== What the task requires ==
Lines with "jump": copy each one from the listing below.

== Data supplied ==
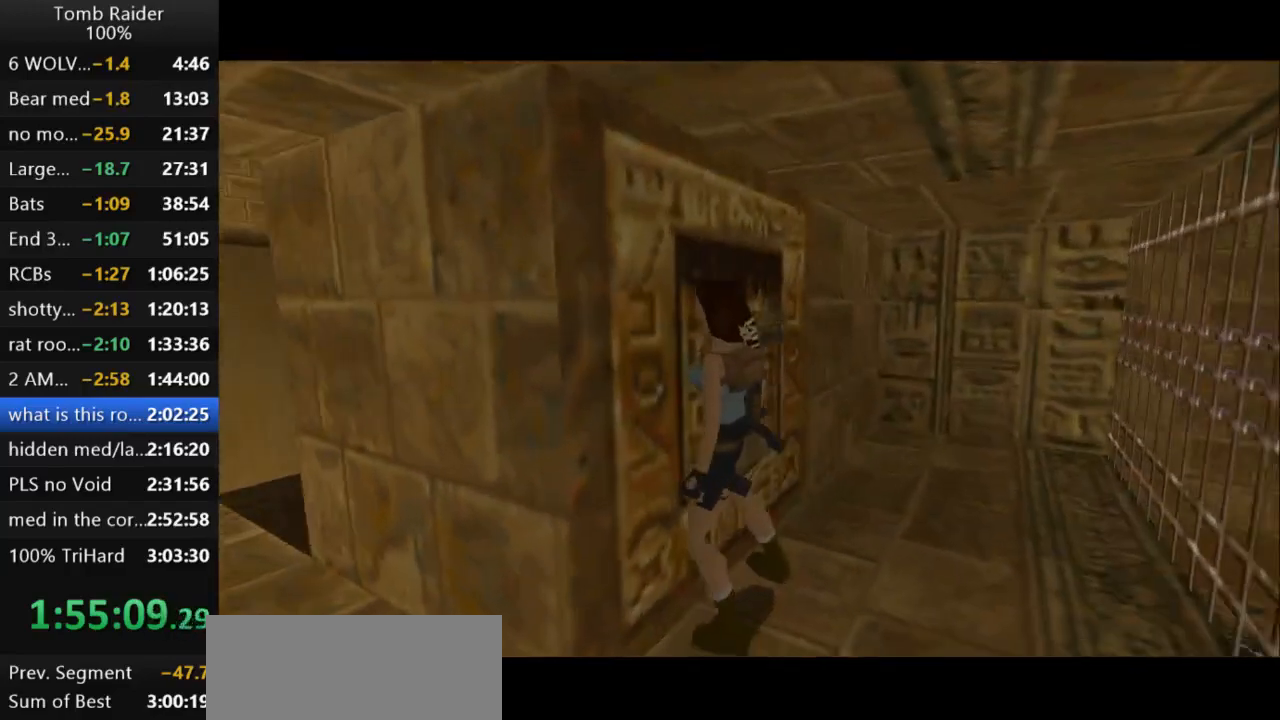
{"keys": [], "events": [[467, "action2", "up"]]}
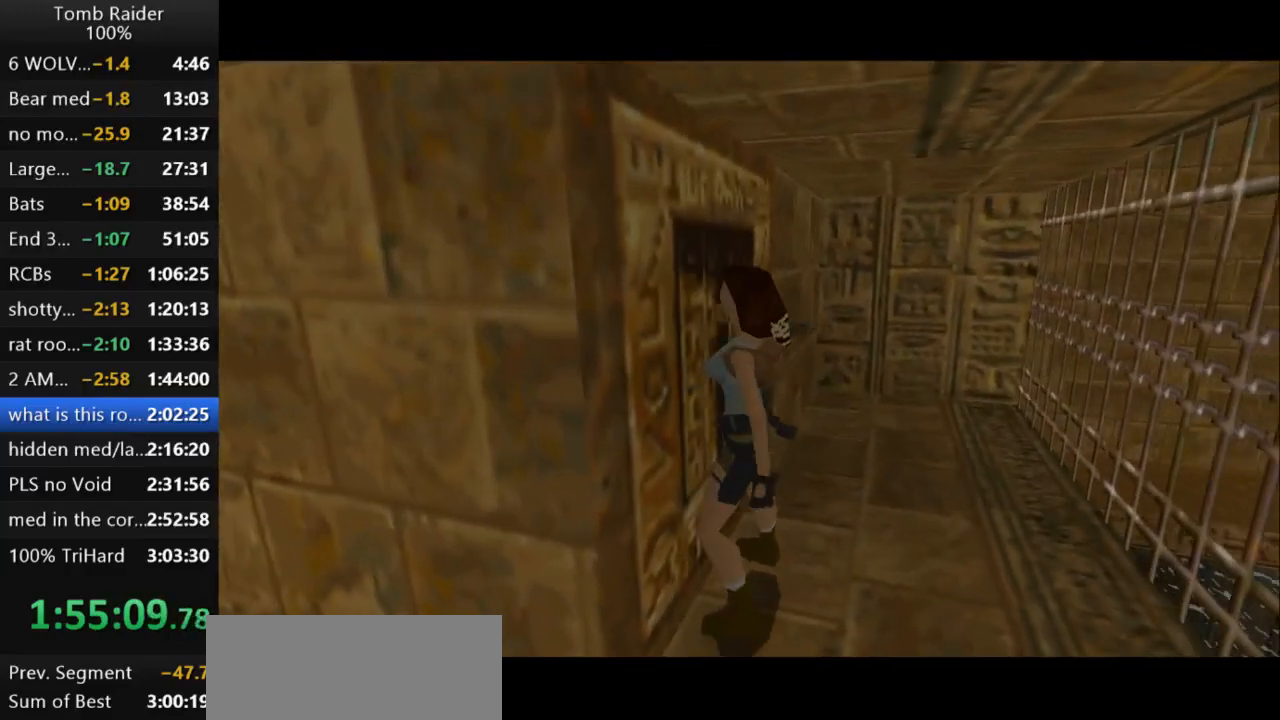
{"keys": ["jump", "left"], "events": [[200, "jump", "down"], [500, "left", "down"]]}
==
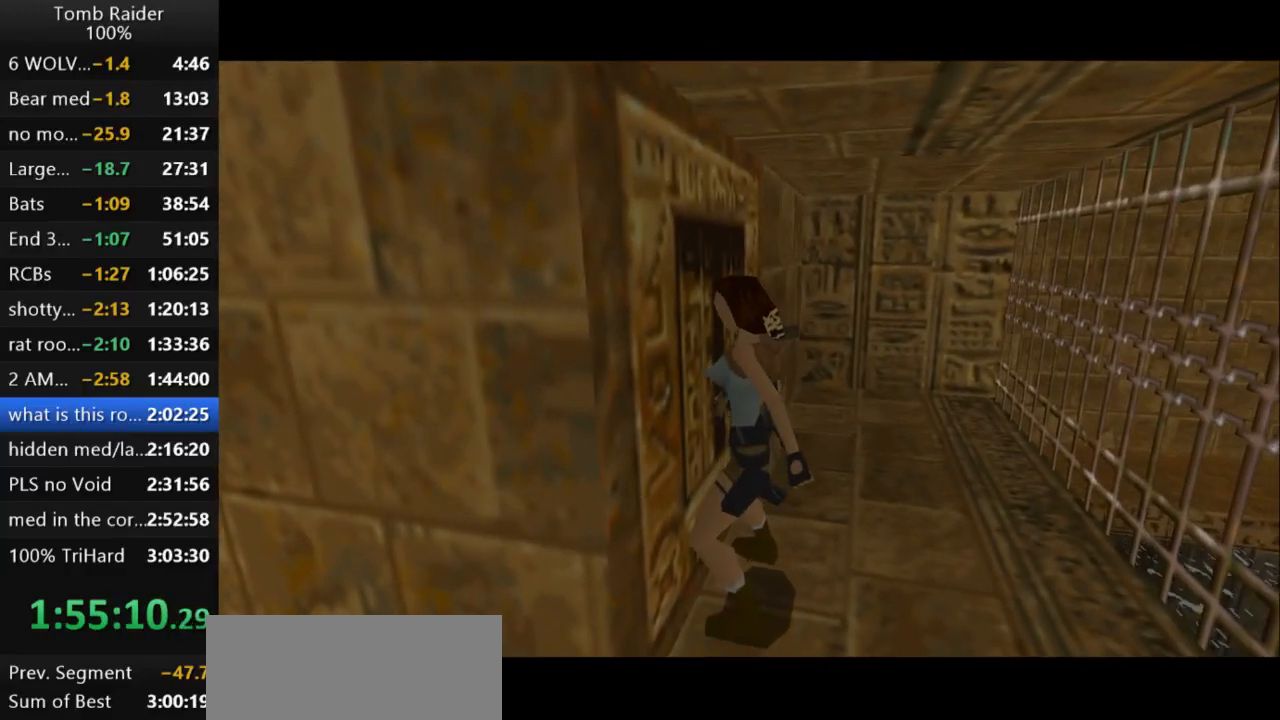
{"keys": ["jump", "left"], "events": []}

== Answer section ==
{"keys": ["jump", "left"], "events": [[200, "jump", "down"], [500, "left", "down"]]}
{"keys": ["jump", "left"], "events": []}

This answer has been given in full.